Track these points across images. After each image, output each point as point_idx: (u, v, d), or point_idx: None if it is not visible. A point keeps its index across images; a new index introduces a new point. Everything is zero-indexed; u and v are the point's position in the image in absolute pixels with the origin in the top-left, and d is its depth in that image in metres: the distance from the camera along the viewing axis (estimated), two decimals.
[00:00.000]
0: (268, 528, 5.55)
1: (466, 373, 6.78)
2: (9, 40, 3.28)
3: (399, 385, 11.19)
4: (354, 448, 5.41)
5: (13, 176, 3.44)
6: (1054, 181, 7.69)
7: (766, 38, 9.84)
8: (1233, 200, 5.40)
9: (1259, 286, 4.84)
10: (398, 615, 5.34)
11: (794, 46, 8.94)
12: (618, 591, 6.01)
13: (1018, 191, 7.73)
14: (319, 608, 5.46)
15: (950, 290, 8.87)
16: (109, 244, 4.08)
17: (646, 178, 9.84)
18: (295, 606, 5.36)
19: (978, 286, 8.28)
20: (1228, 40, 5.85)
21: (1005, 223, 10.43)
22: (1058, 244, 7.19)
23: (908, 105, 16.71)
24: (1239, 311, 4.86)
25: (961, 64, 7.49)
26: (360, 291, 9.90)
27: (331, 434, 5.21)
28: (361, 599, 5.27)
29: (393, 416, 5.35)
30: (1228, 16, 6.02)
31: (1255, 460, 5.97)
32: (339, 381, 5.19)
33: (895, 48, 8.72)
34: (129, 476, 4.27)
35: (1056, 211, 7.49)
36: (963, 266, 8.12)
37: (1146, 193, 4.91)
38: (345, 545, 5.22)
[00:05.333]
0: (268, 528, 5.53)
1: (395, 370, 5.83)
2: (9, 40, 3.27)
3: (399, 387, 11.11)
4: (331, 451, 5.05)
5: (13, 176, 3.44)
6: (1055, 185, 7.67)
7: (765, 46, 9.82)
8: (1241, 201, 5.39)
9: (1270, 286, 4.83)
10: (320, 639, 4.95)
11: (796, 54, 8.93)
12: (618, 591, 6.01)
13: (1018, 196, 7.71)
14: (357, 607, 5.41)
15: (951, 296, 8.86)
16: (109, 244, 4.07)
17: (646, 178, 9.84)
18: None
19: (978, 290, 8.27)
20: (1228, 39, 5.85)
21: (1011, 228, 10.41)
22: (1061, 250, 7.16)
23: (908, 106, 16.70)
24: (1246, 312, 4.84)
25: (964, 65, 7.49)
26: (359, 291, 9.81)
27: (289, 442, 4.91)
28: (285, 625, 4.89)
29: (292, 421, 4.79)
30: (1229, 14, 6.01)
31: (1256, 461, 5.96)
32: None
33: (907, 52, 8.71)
********
EXERCISE OBJECTIVE:
All lines from the line containing "31: (1255, 460, 5.97)" through the end of the listing above are to be duplicated exactly; include both ends and nothing further.

FINAL ANSWER:
31: (1255, 460, 5.97)
32: (339, 381, 5.19)
33: (895, 48, 8.72)
34: (129, 476, 4.27)
35: (1056, 211, 7.49)
36: (963, 266, 8.12)
37: (1146, 193, 4.91)
38: (345, 545, 5.22)
[00:05.333]
0: (268, 528, 5.53)
1: (395, 370, 5.83)
2: (9, 40, 3.27)
3: (399, 387, 11.11)
4: (331, 451, 5.05)
5: (13, 176, 3.44)
6: (1055, 185, 7.67)
7: (765, 46, 9.82)
8: (1241, 201, 5.39)
9: (1270, 286, 4.83)
10: (320, 639, 4.95)
11: (796, 54, 8.93)
12: (618, 591, 6.01)
13: (1018, 196, 7.71)
14: (357, 607, 5.41)
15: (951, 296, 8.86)
16: (109, 244, 4.07)
17: (646, 178, 9.84)
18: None
19: (978, 290, 8.27)
20: (1228, 39, 5.85)
21: (1011, 228, 10.41)
22: (1061, 250, 7.16)
23: (908, 106, 16.70)
24: (1246, 312, 4.84)
25: (964, 65, 7.49)
26: (359, 291, 9.81)
27: (289, 442, 4.91)
28: (285, 625, 4.89)
29: (292, 421, 4.79)
30: (1229, 14, 6.01)
31: (1256, 461, 5.96)
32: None
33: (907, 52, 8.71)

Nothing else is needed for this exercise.